(Source texts of formatted documents)
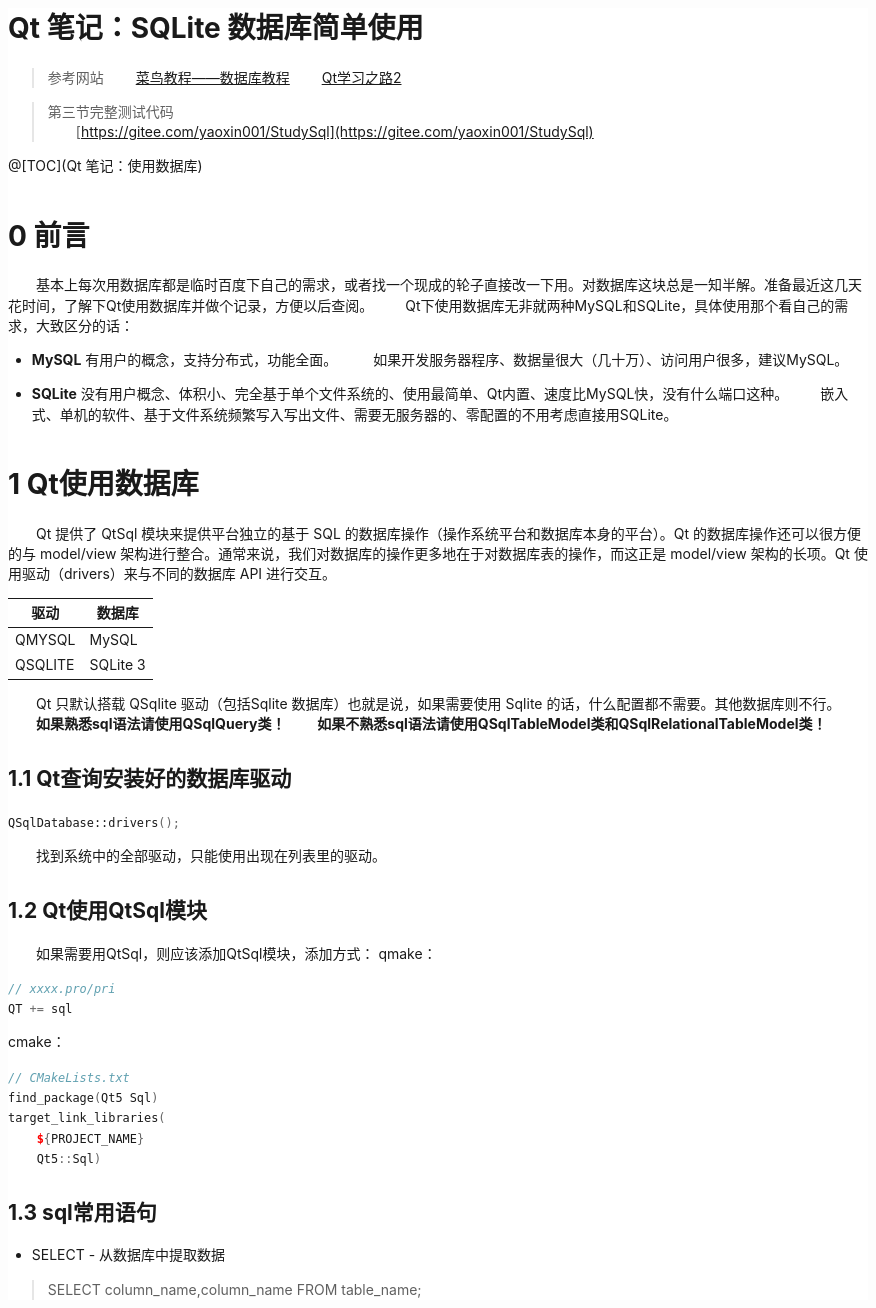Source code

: # Qt 笔记：SQLite 数据库简单使用

> 参考网站 
>  &emsp;&emsp;[菜鸟教程——数据库教程](https://www.runoob.com/)
>  &emsp;&emsp;[Qt学习之路2](https://www.devbean.net/2013/06/qt-study-road-2-database/
)

>  第三节完整测试代码  
>  &emsp;&emsp;[https://gitee.com/yaoxin001/StudySql](https://gitee.com/yaoxin001/StudySql)



@[TOC](Qt 笔记：使用数据库)

# 0 前言
&emsp;&emsp;基本上每次用数据库都是临时百度下自己的需求，或者找一个现成的轮子直接改一下用。对数据库这块总是一知半解。准备最近这几天花时间，了解下Qt使用数据库并做个记录，方便以后查阅。
&emsp;&emsp;Qt下使用数据库无非就两种MySQL和SQLite，具体使用那个看自己的需求，大致区分的话：

 - **MySQL** 有用户的概念，支持分布式，功能全面。
 &emsp; &emsp;如果开发服务器程序、数据量很大（几十万）、访问用户很多，建议MySQL。

 - **SQLite** 没有用户概念、体积小、完全基于单个文件系统的、使用最简单、Qt内置、速度比MySQL快，没有什么端口这种。
&emsp;&emsp;嵌入式、单机的软件、基于文件系统频繁写入写出文件、需要无服务器的、零配置的不用考虑直接用SQLite。

# 1 Qt使用数据库
&emsp;&emsp;Qt 提供了 QtSql 模块来提供平台独立的基于 SQL 的数据库操作（操作系统平台和数据库本身的平台）。Qt 的数据库操作还可以很方便的与 model/view 架构进行整合。通常来说，我们对数据库的操作更多地在于对数据库表的操作，而这正是 model/view 架构的长项。Qt 使用驱动（drivers）来与不同的数据库 API 进行交互。

驱动     | 数据库
-------- | -----
QMYSQL  |MySQL
QSQLITE  | SQLite 3

&emsp;&emsp;Qt 只默认搭载 QSqlite 驱动（包括Sqlite 数据库）也就是说，如果需要使用 Sqlite 的话，什么配置都不需要。其他数据库则不行。
&emsp;&emsp;**如果熟悉sql语法请使用QSqlQuery类！**
&emsp;&emsp;**如果不熟悉sql语法请使用QSqlTableModel类和QSqlRelationalTableModel类！**


## 1.1 Qt查询安装好的数据库驱动
```cpp
QSqlDatabase::drivers();
```
&emsp;&emsp;找到系统中的全部驱动，只能使用出现在列表里的驱动。

## 1.2 Qt使用QtSql模块
&emsp;&emsp;如果需要用QtSql，则应该添加QtSql模块，添加方式：
qmake：
```cpp
// xxxx.pro/pri
QT += sql
```
cmake：
```cpp
// CMakeLists.txt
find_package(Qt5 Sql)
target_link_libraries(
    ${PROJECT_NAME}
    Qt5::Sql)
```
## 1.3 sql常用语句
- SELECT - 从数据库中提取数据
> SELECT column_name,column_name
FROM table_name;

Action item → Set the records down again word for word; the pictures stay out.

Task result →
Source code

: # Qt 笔记：SQLite 数据库简单使用

> 参考网站 
>  &emsp;&emsp;[菜鸟教程——数据库教程](https://www.runoob.com/)
>  &emsp;&emsp;[Qt学习之路2](https://www.devbean.net/2013/06/qt-study-road-2-database/
)

>  第三节完整测试代码  
>  &emsp;&emsp;[https://gitee.com/yaoxin001/StudySql](https://gitee.com/yaoxin001/StudySql)



@[TOC](Qt 笔记：使用数据库)

# 0 前言
&emsp;&emsp;基本上每次用数据库都是临时百度下自己的需求，或者找一个现成的轮子直接改一下用。对数据库这块总是一知半解。准备最近这几天花时间，了解下Qt使用数据库并做个记录，方便以后查阅。
&emsp;&emsp;Qt下使用数据库无非就两种MySQL和SQLite，具体使用那个看自己的需求，大致区分的话：

 - **MySQL** 有用户的概念，支持分布式，功能全面。
 &emsp; &emsp;如果开发服务器程序、数据量很大（几十万）、访问用户很多，建议MySQL。

 - **SQLite** 没有用户概念、体积小、完全基于单个文件系统的、使用最简单、Qt内置、速度比MySQL快，没有什么端口这种。
&emsp;&emsp;嵌入式、单机的软件、基于文件系统频繁写入写出文件、需要无服务器的、零配置的不用考虑直接用SQLite。

# 1 Qt使用数据库
&emsp;&emsp;Qt 提供了 QtSql 模块来提供平台独立的基于 SQL 的数据库操作（操作系统平台和数据库本身的平台）。Qt 的数据库操作还可以很方便的与 model/view 架构进行整合。通常来说，我们对数据库的操作更多地在于对数据库表的操作，而这正是 model/view 架构的长项。Qt 使用驱动（drivers）来与不同的数据库 API 进行交互。

驱动     | 数据库
-------- | -----
QMYSQL  |MySQL
QSQLITE  | SQLite 3

&emsp;&emsp;Qt 只默认搭载 QSqlite 驱动（包括Sqlite 数据库）也就是说，如果需要使用 Sqlite 的话，什么配置都不需要。其他数据库则不行。
&emsp;&emsp;**如果熟悉sql语法请使用QSqlQuery类！**
&emsp;&emsp;**如果不熟悉sql语法请使用QSqlTableModel类和QSqlRelationalTableModel类！**


## 1.1 Qt查询安装好的数据库驱动
```cpp
QSqlDatabase::drivers();
```
&emsp;&emsp;找到系统中的全部驱动，只能使用出现在列表里的驱动。

## 1.2 Qt使用QtSql模块
&emsp;&emsp;如果需要用QtSql，则应该添加QtSql模块，添加方式：
qmake：
```cpp
// xxxx.pro/pri
QT += sql
```
cmake：
```cpp
// CMakeLists.txt
find_package(Qt5 Sql)
target_link_libraries(
    ${PROJECT_NAME}
    Qt5::Sql)
```
## 1.3 sql常用语句
- SELECT - 从数据库中提取数据
> SELECT column_name,column_name
FROM table_name;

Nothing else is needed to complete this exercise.